Abb.: Die Potenzialenergie zeigt auf dem Reaktionspfad der Ringöffnung verschiedene Minima, die zu unterschiedlichen Produkten führen. Rechts unten drei konformale Isomere. (Bild: A. R. Attar et al.)
Einer Forschergruppe um Stephen Leone von der Universität Berkeley ist es nun gelungen, diese technisch wie biochemisch bedeutsame Reaktion quasi im Daumenkino festzuhalten. Mit Hilfe einer neu entwickelten Pump-Probe-Technik konnten die Wissenschaftler die zeitliche Entwicklung der gesamten Reaktion festhalten und hierbei insbesondere die elektronischen Zustände identifizieren. Bemerkenswert an diesen Messungen auf sehr kurzen Zeitskalen ist auch, dass sie an einem eigens entwickelten Laboraufbau stattfanden, während sie sonst eher Großforschungsanlagen wie Zyklotrons oder Freie-Elektronen-Lasern vorbehalten sind. Die gesamte Reaktion findet innerhalb einiger Dutzend Femtosekunden statt.
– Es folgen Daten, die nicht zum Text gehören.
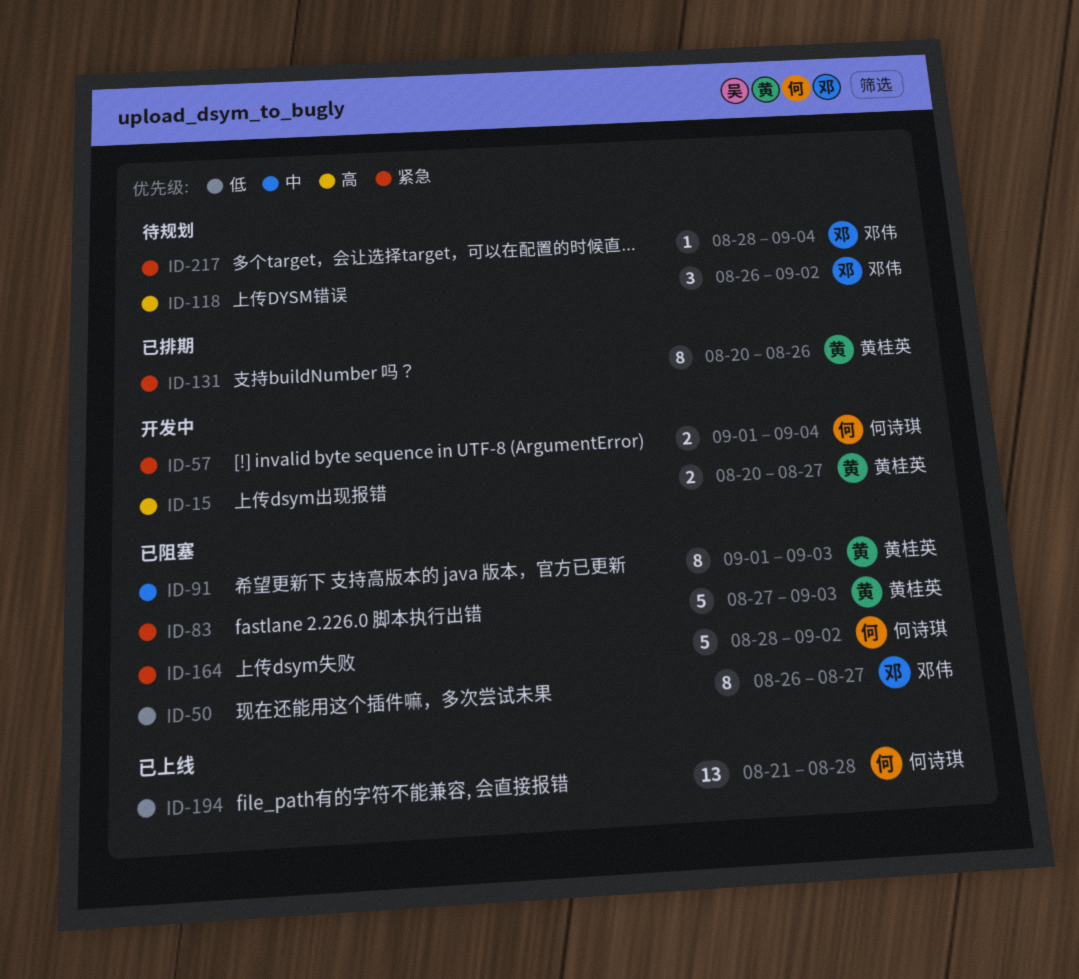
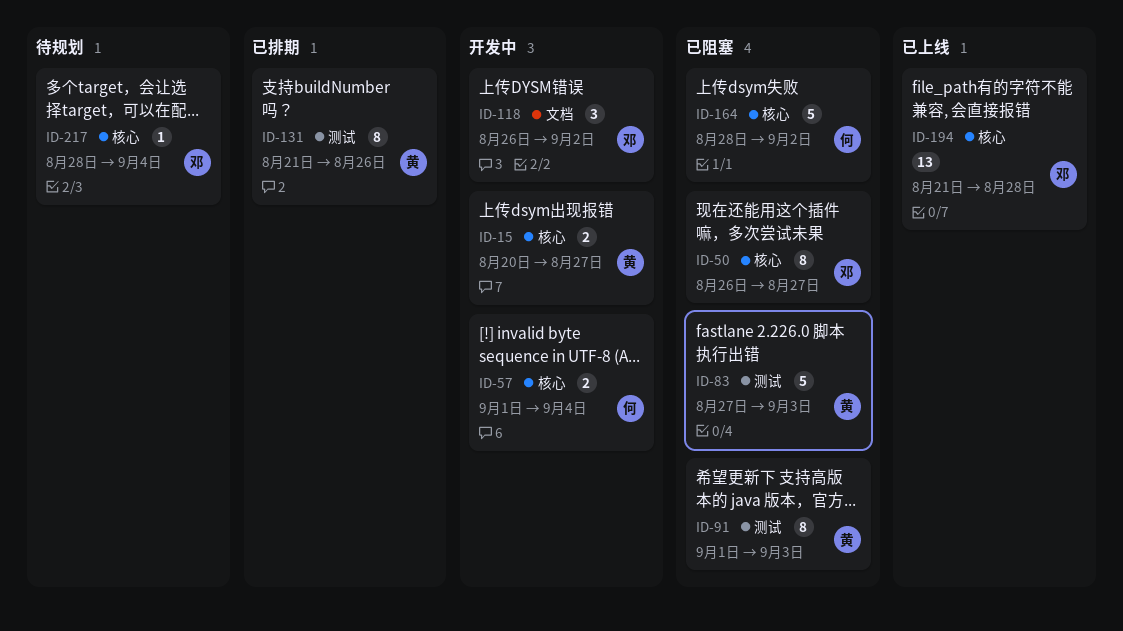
ID-118, status: 待规划 -> 开发中
ID-131, start: Aug 20 -> Aug 21
ID-194, owner: 何诗琪 -> 邓伟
Vor gut zwei Jahren hatte bereits eine andere Forschergruppe die Strukur von Cyclohexadien mit Hilfe von Röntgenstrahlen untersucht. Michael Minitti und Kollegen vom SLAC National Laboratory in Kalifornien nutzten hierzu harte Röntgenstrahlung. Damit konnten sie bereits die Zwischenschritte bei dieser Photoreaktion nachvollziehen. Allerdings konnten die Forscher seinerzeit nicht die Struktur der Elektronenzustände, sondern nur die Positionen der Atomkerne per Röntgen-Diffraktometrie nachweisen. Die neuen Messungen von Leone und Kollegen liefern nun den Rest des Bildes.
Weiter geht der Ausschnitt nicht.